[[ Raw data, beginning ]]
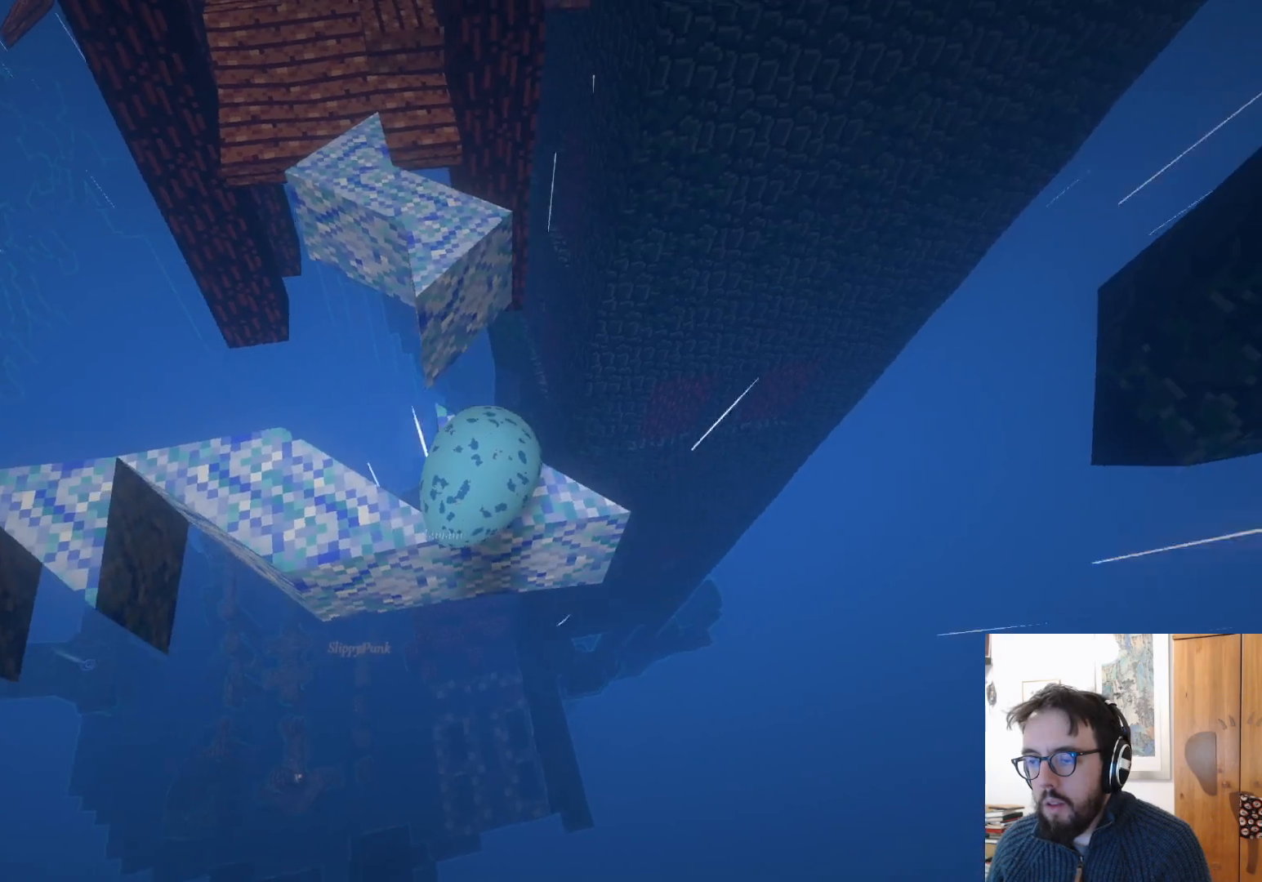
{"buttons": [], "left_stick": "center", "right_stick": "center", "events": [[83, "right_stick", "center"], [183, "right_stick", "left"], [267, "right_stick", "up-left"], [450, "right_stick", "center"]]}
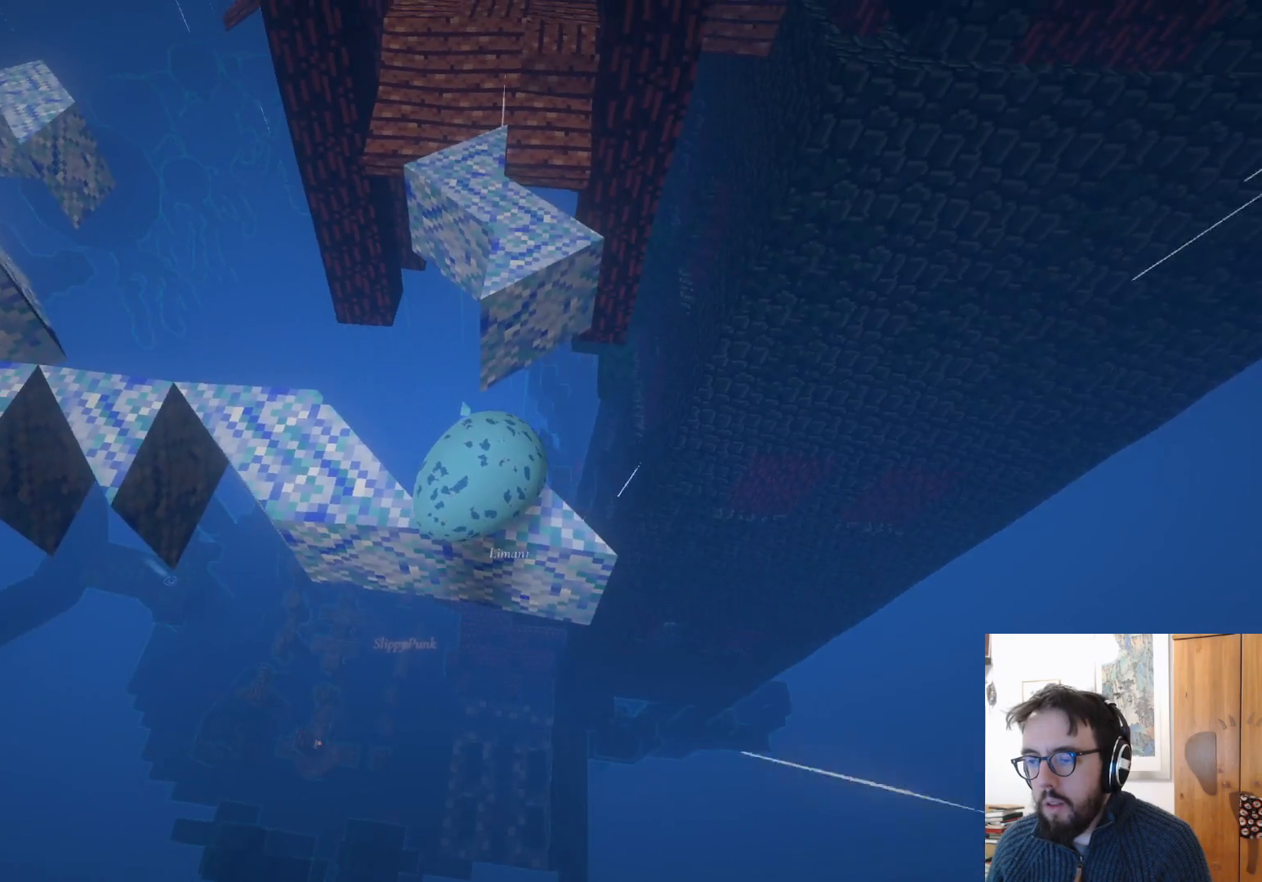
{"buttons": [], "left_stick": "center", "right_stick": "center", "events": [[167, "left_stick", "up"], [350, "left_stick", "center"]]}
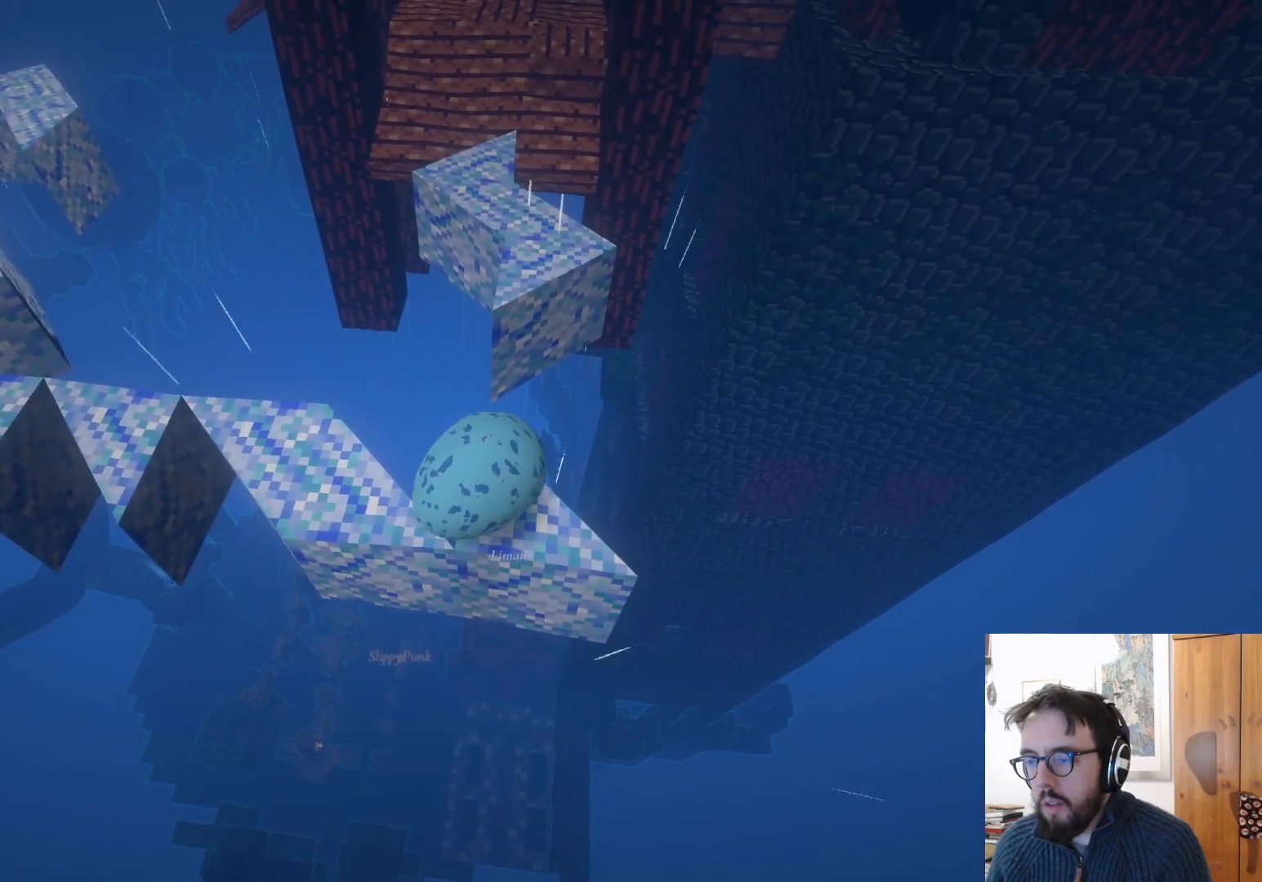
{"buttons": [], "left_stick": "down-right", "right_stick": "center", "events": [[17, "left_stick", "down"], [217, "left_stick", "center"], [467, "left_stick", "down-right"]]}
[[ Raw data, end ]]
:: Exercise prompt ::
Without changing a word, transcribe all of the data and omit its images.

:: Written solution ::
{"buttons": [], "left_stick": "center", "right_stick": "center", "events": [[83, "right_stick", "center"], [183, "right_stick", "left"], [267, "right_stick", "up-left"], [450, "right_stick", "center"]]}
{"buttons": [], "left_stick": "center", "right_stick": "center", "events": [[167, "left_stick", "up"], [350, "left_stick", "center"]]}
{"buttons": [], "left_stick": "down-right", "right_stick": "center", "events": [[17, "left_stick", "down"], [217, "left_stick", "center"], [467, "left_stick", "down-right"]]}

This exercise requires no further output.